What you have to do
Express the records from the first line through the line containing "リアは今日もがんばってます!", inclusive, as a JSON list of strings with one string per line and no blank lines.

Dataset extract: Begin

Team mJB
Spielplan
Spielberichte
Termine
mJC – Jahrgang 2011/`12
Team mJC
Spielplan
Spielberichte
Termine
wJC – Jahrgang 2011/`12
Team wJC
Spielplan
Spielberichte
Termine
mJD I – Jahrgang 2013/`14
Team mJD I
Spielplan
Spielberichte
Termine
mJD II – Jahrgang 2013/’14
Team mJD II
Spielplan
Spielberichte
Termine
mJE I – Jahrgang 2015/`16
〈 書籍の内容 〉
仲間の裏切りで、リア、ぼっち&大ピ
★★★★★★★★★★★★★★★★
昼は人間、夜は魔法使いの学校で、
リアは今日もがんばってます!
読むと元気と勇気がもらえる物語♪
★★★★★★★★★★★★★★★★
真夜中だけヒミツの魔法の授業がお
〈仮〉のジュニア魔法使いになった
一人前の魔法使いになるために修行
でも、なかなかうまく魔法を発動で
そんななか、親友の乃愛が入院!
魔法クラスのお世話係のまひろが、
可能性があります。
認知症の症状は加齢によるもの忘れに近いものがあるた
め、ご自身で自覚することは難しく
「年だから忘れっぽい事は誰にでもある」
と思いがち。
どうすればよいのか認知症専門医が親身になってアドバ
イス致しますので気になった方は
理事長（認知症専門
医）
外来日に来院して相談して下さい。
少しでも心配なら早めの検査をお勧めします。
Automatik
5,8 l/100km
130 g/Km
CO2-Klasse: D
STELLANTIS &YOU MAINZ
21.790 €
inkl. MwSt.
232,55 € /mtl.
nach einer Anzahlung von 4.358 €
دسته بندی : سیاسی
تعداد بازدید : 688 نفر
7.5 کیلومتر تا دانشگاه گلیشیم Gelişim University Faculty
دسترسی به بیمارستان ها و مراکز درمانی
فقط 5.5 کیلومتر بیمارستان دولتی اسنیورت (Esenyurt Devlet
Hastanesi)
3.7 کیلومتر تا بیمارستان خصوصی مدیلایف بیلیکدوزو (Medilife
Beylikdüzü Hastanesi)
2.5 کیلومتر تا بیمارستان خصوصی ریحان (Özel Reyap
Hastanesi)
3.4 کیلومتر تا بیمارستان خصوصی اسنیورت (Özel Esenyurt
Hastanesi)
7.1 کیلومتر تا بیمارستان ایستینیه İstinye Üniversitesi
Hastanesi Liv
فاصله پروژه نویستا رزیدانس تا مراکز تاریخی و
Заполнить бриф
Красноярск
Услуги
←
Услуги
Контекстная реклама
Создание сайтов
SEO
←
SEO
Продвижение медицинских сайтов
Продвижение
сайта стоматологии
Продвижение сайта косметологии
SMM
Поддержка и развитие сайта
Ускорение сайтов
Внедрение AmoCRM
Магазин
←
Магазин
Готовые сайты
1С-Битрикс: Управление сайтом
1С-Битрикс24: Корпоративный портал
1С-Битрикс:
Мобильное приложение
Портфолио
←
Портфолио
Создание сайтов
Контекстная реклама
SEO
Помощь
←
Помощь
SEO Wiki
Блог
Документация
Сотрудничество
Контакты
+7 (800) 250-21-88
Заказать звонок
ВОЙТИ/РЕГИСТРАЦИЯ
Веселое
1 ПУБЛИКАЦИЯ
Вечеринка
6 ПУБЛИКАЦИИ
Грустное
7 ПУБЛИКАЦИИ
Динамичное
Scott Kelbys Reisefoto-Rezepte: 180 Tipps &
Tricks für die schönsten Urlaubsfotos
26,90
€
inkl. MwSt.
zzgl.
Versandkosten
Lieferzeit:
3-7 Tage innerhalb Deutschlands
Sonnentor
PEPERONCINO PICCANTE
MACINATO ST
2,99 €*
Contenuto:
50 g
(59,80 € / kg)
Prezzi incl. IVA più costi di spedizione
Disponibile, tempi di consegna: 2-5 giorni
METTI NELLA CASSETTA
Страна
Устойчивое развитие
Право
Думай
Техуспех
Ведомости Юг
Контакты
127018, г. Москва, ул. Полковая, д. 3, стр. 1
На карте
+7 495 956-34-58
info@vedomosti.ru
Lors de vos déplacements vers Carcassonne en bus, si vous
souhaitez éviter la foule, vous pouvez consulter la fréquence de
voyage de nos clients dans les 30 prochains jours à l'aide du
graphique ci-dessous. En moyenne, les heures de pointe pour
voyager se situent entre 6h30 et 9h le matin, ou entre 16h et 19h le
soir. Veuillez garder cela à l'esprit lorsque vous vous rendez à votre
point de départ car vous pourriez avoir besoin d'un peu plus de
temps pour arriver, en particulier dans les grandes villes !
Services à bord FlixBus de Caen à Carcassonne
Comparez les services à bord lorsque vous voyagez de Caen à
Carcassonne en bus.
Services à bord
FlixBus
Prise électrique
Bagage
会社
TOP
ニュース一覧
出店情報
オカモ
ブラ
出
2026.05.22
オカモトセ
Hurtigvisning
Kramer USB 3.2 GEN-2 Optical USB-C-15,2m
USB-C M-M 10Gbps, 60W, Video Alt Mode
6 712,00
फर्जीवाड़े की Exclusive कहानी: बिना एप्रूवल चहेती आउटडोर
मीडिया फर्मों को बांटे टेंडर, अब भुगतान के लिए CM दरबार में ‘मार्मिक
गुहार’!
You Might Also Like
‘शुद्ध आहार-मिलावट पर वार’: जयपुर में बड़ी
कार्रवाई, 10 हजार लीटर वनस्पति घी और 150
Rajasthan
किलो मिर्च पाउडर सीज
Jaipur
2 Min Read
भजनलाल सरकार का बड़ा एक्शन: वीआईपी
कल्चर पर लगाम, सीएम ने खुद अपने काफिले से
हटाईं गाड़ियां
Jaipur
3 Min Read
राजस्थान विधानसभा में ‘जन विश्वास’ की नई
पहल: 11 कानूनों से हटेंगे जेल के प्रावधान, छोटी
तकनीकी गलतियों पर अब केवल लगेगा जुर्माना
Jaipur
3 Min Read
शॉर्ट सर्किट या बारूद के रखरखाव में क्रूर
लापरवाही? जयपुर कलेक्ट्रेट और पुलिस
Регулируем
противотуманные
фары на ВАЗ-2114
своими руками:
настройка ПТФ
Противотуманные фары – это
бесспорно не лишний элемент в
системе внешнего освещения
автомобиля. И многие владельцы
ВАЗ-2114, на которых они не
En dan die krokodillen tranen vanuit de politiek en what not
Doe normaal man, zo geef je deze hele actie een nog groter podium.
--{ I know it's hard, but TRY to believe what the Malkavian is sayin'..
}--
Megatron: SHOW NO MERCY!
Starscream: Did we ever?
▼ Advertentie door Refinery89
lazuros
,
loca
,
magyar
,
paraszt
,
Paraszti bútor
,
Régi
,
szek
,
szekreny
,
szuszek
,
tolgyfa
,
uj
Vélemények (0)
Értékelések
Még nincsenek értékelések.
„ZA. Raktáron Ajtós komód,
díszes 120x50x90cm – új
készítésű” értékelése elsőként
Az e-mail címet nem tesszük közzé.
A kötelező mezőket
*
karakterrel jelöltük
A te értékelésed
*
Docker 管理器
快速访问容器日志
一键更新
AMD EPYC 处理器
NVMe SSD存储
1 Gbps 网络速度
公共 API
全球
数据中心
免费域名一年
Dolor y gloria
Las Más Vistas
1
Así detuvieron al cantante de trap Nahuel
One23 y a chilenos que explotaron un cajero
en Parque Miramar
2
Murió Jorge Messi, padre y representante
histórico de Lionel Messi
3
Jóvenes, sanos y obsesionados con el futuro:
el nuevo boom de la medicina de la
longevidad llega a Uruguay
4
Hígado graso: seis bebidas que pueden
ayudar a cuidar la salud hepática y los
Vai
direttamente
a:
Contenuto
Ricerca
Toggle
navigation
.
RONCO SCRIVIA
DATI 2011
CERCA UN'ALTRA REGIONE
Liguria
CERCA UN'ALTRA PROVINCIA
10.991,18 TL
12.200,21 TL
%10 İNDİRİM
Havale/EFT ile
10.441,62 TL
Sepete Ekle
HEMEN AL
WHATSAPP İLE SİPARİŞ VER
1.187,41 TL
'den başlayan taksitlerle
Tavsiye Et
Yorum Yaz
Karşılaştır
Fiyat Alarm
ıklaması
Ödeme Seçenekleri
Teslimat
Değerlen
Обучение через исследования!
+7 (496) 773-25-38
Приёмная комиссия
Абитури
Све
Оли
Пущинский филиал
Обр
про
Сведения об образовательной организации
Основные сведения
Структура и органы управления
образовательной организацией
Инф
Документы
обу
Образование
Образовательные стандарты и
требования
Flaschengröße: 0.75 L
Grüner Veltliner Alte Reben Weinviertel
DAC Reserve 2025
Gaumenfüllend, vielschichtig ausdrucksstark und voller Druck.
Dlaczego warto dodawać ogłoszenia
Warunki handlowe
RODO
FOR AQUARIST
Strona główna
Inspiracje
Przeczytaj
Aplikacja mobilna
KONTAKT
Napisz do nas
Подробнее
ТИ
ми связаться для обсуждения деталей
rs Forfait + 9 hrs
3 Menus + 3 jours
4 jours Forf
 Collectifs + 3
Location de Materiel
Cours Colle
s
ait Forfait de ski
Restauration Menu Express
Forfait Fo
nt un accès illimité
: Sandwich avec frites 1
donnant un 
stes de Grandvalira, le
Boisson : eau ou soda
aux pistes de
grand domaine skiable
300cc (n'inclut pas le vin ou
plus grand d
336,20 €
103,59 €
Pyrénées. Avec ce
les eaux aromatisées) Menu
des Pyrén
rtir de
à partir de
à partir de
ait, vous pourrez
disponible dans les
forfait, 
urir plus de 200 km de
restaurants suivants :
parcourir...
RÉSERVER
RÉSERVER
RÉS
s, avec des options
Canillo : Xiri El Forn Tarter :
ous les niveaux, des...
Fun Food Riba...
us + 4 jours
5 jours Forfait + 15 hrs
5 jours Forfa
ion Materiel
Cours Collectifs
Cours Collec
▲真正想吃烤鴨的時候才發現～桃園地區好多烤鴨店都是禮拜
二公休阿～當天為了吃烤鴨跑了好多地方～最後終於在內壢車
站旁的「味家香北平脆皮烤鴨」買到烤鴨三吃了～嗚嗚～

Dataset extract: End

Response to the task
[
  "Team mJB",
  "Spielplan",
  "Spielberichte",
  "Termine",
  "mJC – Jahrgang 2011/`12",
  "Team mJC",
  "Spielplan",
  "Spielberichte",
  "Termine",
  "wJC – Jahrgang 2011/`12",
  "Team wJC",
  "Spielplan",
  "Spielberichte",
  "Termine",
  "mJD I – Jahrgang 2013/`14",
  "Team mJD I",
  "Spielplan",
  "Spielberichte",
  "Termine",
  "mJD II – Jahrgang 2013/’14",
  "Team mJD II",
  "Spielplan",
  "Spielberichte",
  "Termine",
  "mJE I – Jahrgang 2015/`16",
  "〈 書籍の内容 〉",
  "仲間の裏切りで、リア、ぼっち&大ピ",
  "★★★★★★★★★★★★★★★★",
  "昼は人間、夜は魔法使いの学校で、",
  "リアは今日もがんばってます!"
]